Il ne réclame d’autre droit que celui de conquérir le cœur de Flora.

La scène suivante nous montre la belle-mère d’Harold Freeman, la seconde femme de son père, qui s’effraye des projets humanitaires du jeune homme. Cette dame incarne, sous la plume de l’écrivain socialiste, ces favorisés de la fortune, qui, entièrement ignorans des lois économiques, comme le sont d’ordinaire les femmes, croient naïvement que des revenus sont indispensables à l’existence. Elle est convaincue qu’un changement de vie et de classe serait un malheur pour son beau-fils et pour elle par contre-coup, car elle possède une part dans l’usine. « Il faudrait, dit-elle, nous refuser le « luxe » le plus « indispensable » de la vie de chaque jour… et que penserait de lui la haute société dans laquelle il va bientôt paraître ? »

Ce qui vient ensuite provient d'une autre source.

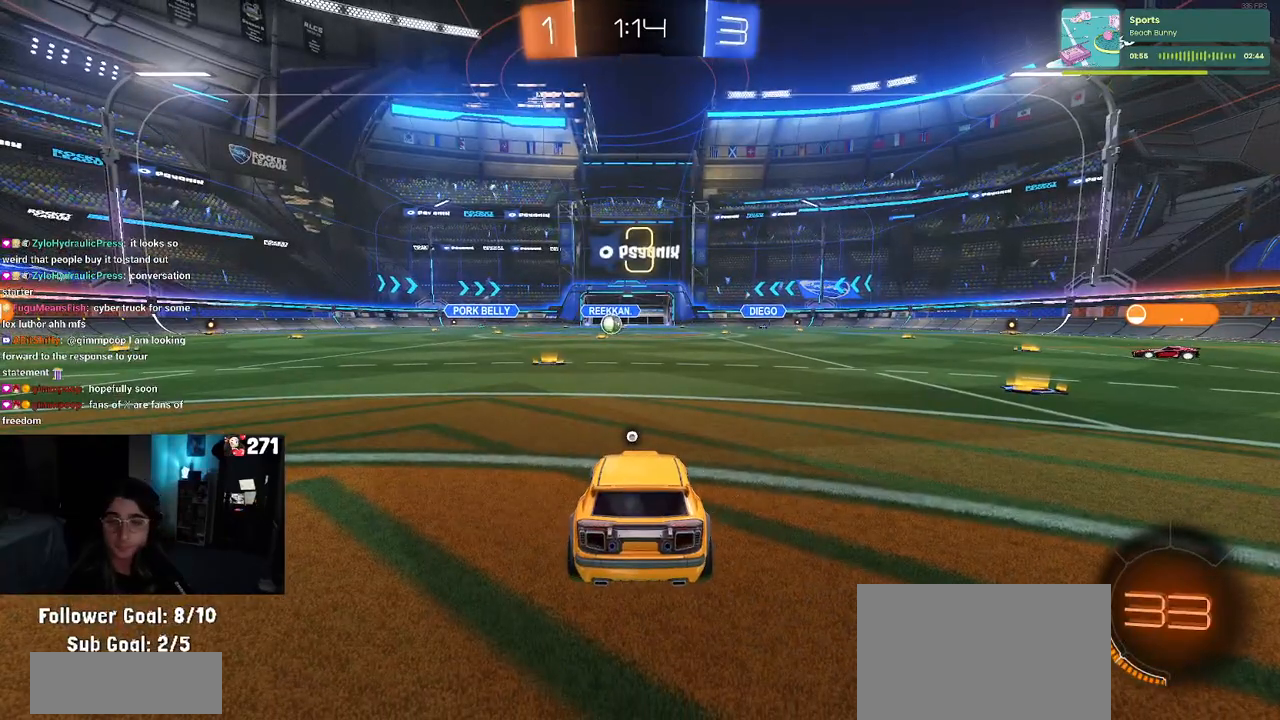
{"buttons": [], "left_stick": "center", "right_stick": "center", "events": []}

Harold rachète à sa belle-mère les intérêts qu’elle a conservés dans la fabrique, afin de reprendre sa liberté d’action. Et, ce qui est assez inattendu, l’Ecossais Wilson, jusque-là conseiller raisonnable, mais bienveillant pour Harold, demande alors la main de Mme Freeman qu’il obtient aussitôt. Il semble ainsi se ranger à l’opinion de sa future épouse sur les rapports qui doivent exister entre le capital et le travail.

Le troisième acte met en scène la fête du 1er Mai, sur les prairies de Dornenau. Flora s’avance d’abord, pour exprimer, au nom de ses compagnes, les sentimens des femmes du prolétariat.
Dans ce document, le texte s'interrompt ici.